By Clifford F. Lynch
All too often, the term "freight broker" conjures up visions of Joe
Bob parked in a booth at the Flying Z truck stop with his cell phone, a pad and
pencil, and a generous potion of chicken fried steak. And that’s a shame. In a
few cases, the image may not be too far from the truth. But for the most part,
Joe Bob’s gone the way of the dinosaur. Today, freight brokerage – the
business of matching up shippers who have freight to be moved with carriers who
can haul it – has grown into a sophisticated multimillion dollar profession.
And it’s a profession with bright prospects, thanks to a shortage of trucking
capacity.
For over a year now, the economy’s been gathering steam. Today’s DCs are
bulging at the seams with HDTV systems and digital cameras waiting to be moved
to store shelves. Problem is, there are fewer and fewer trucks available to haul
them. Hit by soaring fuel and insurance costs in the last couple of years
(insurance costs alone have risen 50 percent since 2000), thousands of truckers
have closed their doors.
In ordinary times, that would simply mean more opportunity for the survivors.
But these aren’t ordinary times. Truckers looking to expand quickly become
discouraged by equipment prices. Last year’s engine emissions regulations have
pushed up tractor prices to record levels. Then there’s the problem of finding
more drivers. The new driver hours-of-service regulations that took effect in
January have only exacerbated an existing driver shortage. Swift Transportation,
for example, reported that by the end of December, it had lost 150 to 200
drivers, who quit because they feared the new regs would mean a big loss of
income.
As the smaller, poorly managed fleets are squeezed out of the industry and
the rest grapple with equipment and productivity constraints, shippers find
themselves caught in a capacity crunch. Many of these shippers will turn to
brokers and their expansive networks.
Freight brokers aren’t new, of course. They’ve been around as long as the
trucking industry itself; but today, they’re larger and more customer-focused
than ever before. In 2003, for example, C.H. Robinson, hardly a newcomer to the
industry, made 88 percent of its gross profit from managing over-the-road
freight, though it doesn’t own a single truck.

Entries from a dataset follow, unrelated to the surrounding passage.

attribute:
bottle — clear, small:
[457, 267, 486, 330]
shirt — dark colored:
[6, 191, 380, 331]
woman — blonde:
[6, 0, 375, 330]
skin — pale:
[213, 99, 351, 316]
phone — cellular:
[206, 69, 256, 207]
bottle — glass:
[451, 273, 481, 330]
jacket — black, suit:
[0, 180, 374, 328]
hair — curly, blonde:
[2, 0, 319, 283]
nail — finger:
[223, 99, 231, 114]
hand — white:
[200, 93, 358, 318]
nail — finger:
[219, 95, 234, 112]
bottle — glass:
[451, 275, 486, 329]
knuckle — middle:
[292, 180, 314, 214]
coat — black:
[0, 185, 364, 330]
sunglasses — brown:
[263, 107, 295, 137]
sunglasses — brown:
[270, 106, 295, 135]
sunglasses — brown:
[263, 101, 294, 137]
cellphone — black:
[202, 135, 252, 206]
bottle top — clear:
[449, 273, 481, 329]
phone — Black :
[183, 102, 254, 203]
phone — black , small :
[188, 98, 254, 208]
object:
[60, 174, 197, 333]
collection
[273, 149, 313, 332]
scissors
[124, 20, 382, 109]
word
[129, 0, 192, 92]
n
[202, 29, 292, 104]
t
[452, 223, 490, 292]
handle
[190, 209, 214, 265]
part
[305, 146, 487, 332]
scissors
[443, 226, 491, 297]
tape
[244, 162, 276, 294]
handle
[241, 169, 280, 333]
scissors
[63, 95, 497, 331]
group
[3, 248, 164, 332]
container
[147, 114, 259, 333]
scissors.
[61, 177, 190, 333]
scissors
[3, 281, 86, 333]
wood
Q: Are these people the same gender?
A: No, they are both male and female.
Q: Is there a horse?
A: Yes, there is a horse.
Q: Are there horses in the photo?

In the last few years, several entrepreneurs launched Internet-based
brokerage sites, but the idea never really caught on. Many logistics managers
still prefer more direct, personal negotiations with carriers, particularly for
their more service-sensitive customers.
That caution may be misplaced. As more asset-based industry veterans
concentrate on brokerage, shippers can use their services with confidence that
their shipments will be handled with the same dispatch and care they’d
experience through direct dealings with the carriers. A number of responsible
carriers are placing their reputation and credibility squarely on the line with
their brokerage operations. One of those is Schneider National. Schneider’s
transportation management operation includes more than 6,500 carrier partners
that are qualified annually, and it has established an electronic marketplace to
help carriers secure loads.
The one thing freight brokers can’t do, of course, is create more trucks.
But they can provide access to an expanded array of reliable hauling options.
Shippers just have to follow one simple rule: Exercise the same care in
selecting a freight broker as you would when buying any other logistics service.